─── The data ───

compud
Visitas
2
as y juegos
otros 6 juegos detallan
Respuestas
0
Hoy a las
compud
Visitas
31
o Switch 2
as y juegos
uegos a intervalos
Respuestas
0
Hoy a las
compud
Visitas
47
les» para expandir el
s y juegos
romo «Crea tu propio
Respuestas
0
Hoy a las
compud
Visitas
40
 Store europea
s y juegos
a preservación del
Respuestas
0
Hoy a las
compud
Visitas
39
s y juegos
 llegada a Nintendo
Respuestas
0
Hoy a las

───

__Brief__:
All of the data above must be repeated exactly.

__Answer to the exercise__:
compud
Visitas
2
as y juegos
otros 6 juegos detallan
Respuestas
0
Hoy a las
compud
Visitas
31
o Switch 2
as y juegos
uegos a intervalos
Respuestas
0
Hoy a las
compud
Visitas
47
les» para expandir el
s y juegos
romo «Crea tu propio
Respuestas
0
Hoy a las
compud
Visitas
40
 Store europea
s y juegos
a preservación del
Respuestas
0
Hoy a las
compud
Visitas
39
s y juegos
 llegada a Nintendo
Respuestas
0
Hoy a las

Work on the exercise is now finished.